Since that evening, grief has been my new constant companion. It has affected my cognitive ability, as Joan Didion describes in The Year of Magical Thinking. There have been days where thinking anything of substance has been impossible. It has left me swimming in memories in photographs–my own version of Didion’s “vortex effect.” I spent the first few weeks after his death going through literally every single photo of my father that I could find and wove them–all 1000 of them–into a photo slide show for family and friends. In this way, I think I was doing what Elizabeth Alexander described as her purpose for writing about her husband in The Light of the World: “And so I write to fix him in place, to pass time in his company, to make sure I remember, even though I know I will never forget.” Looking at the photos kept Dad close, made memories salient, allowed me to hold on to him though he was just so suddenly gone.

I sought to make sense of the hole. In my world, my dad had always been terra firma as Elizabeth Alexander describes the role parents play–”terra firma, to stand, to be planted in the earth” like a 100-year-old oak tree that stands through storms that knock down most other trees. Though Dad’s presence had changed in recent years due to his Parkinson’s-related condition, the fact that he was there was resolute. Though a lot of things in my life have shifted in my nearly 43 years, the existence of my father was constant, assured, reliable. I am Sarah and my father is Ted Zerwin. This was a truth never to be questioned. Terra firma.

Until it wasn’t anymore.

The loss was “obliterative,” as Didion describes, “dislocating to both body and mind.” She explains that “grief turns out to be a place none of us know until we reach it.” And that has been true for me. Following the shock of the loss, and long after the funeral is over, Didion describes an “unending absence that follows, a void.” That’s where I am right now, trying to understand it, trying to wrap my head around what it means that my father is gone. How do I move forward carrying such loss?

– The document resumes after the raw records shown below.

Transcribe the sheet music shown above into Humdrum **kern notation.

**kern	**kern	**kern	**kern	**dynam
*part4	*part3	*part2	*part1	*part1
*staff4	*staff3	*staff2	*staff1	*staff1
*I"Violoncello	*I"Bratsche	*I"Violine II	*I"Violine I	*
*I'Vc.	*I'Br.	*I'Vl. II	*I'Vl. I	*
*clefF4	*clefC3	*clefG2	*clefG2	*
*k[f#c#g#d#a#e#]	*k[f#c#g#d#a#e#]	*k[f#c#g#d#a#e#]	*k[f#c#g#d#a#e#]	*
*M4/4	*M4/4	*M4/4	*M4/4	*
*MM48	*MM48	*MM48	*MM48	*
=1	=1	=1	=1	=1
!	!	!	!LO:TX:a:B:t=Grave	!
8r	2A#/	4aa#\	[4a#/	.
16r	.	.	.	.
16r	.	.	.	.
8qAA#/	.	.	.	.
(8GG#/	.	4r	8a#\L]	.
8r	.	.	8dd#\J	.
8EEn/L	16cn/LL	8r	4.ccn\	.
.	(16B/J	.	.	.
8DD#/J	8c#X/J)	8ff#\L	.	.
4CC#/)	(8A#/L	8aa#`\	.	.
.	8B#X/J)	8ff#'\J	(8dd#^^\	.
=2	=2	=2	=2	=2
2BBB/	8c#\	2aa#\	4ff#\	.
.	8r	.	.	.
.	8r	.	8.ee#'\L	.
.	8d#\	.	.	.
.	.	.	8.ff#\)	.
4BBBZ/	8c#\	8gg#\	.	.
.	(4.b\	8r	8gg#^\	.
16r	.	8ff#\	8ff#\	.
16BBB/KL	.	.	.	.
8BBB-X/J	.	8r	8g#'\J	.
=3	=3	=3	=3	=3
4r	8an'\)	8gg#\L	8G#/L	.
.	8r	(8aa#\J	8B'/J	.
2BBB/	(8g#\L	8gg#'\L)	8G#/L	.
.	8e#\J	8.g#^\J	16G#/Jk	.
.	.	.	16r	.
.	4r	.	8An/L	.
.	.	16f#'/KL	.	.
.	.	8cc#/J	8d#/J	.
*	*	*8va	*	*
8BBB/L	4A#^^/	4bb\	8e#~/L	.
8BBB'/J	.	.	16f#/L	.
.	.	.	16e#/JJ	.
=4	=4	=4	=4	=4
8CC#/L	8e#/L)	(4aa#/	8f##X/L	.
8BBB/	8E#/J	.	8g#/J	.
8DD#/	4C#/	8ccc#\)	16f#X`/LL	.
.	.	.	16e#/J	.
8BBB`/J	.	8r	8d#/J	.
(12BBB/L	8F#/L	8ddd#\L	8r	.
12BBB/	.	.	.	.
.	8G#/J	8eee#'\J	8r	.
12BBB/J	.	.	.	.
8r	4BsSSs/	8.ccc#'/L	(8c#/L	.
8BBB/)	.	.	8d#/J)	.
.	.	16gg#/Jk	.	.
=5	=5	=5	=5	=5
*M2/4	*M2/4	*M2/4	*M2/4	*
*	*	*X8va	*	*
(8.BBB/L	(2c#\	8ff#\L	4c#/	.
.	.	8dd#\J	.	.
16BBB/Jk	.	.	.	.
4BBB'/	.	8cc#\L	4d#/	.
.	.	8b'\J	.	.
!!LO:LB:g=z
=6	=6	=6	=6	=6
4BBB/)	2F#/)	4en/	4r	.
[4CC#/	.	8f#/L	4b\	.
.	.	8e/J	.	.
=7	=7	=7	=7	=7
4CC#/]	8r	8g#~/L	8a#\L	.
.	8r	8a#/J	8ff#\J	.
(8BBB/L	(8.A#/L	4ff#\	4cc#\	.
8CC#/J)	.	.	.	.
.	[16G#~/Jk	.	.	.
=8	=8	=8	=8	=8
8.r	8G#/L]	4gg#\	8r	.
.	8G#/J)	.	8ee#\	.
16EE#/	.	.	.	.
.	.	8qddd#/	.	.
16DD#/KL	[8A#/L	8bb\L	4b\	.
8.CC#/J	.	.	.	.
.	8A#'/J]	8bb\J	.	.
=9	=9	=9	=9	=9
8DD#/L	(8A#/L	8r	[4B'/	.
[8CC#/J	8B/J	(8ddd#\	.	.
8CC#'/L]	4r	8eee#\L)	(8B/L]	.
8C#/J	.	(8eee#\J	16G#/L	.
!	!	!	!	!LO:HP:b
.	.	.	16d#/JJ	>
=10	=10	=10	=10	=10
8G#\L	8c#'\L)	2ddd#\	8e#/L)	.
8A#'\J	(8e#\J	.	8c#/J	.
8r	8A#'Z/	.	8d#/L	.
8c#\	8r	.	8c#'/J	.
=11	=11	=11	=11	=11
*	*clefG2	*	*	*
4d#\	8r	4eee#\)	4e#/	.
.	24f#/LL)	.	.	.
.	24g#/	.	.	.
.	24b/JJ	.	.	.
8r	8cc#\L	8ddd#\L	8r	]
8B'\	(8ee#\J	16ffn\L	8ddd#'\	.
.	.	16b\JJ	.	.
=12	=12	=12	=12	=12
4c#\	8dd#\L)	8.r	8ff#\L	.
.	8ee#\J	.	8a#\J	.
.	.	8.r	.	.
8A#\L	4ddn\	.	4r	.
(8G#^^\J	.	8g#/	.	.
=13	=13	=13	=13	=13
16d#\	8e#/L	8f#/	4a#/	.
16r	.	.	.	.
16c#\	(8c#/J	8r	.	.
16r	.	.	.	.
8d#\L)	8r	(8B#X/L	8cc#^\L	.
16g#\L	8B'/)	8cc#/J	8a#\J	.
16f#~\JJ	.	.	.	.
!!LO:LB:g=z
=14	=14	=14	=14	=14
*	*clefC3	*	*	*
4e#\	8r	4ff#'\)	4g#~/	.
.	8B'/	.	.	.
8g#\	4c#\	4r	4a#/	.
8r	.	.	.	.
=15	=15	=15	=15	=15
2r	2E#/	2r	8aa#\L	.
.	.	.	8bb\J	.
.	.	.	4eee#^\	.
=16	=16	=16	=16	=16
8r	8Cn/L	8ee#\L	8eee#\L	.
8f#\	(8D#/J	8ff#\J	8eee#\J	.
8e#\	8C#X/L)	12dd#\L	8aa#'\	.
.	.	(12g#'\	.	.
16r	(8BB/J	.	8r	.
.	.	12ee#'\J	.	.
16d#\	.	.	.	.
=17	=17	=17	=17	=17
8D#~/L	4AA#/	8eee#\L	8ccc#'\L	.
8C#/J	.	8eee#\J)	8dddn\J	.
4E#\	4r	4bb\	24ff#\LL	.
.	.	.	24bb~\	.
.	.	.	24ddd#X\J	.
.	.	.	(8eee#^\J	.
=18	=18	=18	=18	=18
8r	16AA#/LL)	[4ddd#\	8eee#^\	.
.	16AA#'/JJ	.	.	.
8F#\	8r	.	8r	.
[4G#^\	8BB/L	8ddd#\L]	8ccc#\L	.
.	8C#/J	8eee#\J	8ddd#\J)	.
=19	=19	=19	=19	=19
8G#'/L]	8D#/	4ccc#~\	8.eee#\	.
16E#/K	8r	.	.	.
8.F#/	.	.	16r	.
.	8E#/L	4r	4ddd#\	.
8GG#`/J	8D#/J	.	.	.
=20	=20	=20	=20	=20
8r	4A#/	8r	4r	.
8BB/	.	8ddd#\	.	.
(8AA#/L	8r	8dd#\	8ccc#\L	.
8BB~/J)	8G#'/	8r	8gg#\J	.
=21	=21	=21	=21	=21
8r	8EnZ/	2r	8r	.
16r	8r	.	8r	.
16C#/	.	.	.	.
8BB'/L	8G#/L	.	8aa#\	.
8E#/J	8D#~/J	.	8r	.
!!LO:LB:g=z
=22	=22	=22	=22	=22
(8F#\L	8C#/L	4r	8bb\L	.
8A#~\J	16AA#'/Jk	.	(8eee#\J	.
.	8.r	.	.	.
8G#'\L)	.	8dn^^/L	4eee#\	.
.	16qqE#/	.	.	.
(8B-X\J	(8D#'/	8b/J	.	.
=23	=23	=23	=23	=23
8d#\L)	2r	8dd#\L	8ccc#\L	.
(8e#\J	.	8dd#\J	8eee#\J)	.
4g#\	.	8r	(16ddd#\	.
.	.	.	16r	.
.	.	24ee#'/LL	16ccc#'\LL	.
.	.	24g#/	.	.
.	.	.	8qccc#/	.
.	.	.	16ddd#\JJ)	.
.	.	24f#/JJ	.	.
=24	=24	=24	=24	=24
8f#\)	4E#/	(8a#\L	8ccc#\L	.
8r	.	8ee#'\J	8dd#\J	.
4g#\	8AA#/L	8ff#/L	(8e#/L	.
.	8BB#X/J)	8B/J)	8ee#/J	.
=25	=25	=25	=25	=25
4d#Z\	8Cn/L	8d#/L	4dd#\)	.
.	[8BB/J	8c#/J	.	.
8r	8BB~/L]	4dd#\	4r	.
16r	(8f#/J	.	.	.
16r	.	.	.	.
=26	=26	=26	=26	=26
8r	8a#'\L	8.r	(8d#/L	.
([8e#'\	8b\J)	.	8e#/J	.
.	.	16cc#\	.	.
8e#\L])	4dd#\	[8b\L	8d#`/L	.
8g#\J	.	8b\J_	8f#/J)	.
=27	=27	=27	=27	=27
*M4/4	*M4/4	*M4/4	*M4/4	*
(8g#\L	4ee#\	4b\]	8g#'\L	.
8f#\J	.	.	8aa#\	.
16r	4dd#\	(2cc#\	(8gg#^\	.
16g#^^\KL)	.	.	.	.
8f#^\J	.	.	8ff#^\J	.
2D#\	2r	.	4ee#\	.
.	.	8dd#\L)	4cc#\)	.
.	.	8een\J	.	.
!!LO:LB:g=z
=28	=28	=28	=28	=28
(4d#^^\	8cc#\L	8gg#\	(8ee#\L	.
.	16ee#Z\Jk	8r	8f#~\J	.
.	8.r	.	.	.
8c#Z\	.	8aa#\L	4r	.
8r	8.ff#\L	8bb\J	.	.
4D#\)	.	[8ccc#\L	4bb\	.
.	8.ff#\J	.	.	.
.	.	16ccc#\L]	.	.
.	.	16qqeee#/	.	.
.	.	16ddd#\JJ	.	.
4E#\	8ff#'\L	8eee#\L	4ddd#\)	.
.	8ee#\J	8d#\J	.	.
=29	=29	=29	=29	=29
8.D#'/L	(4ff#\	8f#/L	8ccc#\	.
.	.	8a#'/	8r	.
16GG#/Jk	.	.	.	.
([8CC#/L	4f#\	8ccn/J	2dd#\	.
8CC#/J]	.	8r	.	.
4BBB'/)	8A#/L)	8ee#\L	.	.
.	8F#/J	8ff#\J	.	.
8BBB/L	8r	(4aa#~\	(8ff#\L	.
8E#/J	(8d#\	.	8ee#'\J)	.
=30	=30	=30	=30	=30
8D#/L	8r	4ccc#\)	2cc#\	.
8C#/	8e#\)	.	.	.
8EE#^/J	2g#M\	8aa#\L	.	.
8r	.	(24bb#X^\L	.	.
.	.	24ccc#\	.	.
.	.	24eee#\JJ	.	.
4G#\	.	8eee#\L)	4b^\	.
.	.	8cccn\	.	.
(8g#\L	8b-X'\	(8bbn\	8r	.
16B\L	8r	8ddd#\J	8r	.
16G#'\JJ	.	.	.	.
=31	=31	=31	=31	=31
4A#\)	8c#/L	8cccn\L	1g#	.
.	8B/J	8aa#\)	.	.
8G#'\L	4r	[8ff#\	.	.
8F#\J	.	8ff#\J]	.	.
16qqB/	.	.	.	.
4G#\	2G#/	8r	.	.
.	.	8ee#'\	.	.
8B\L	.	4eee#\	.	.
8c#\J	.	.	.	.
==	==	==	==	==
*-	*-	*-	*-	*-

Macdonald explains what she learned in the wake of her father’s death: “You see that life will become a thing made of holes. Absences. Losses. Things that were there and are no longer. And you realise, too, that you have to grow around and between the gaps.” Yes–holes, absences, losses. These are part of human life. We love and then there is loss. How do we grow around and between the gaps? Love. More of it. Kindness. Patience with ourselves and others. Gratitude. For Macdonald, this lesson came in training Mabel, the hawk she adopted following her father’s death. Only through love, patience, kindness, and gratitude was she able to forge an authentic connection with the hawk. This helped her to grow around and between the gaps of her loss.

Alexander said of her husband’s death: “I could not have kept [his] death from happening, and from happening to us. It happened; it is part of who we are; it is our beauty and our terror. We must be gleaners from what life has set before us.” We love and then there is loss. And what I glean from my loss are the lessons my father taught me: love boldly, give unsparingly, seek to make a difference in the lives of others. And though the grief will never leave, people tell me it will get easier to carry.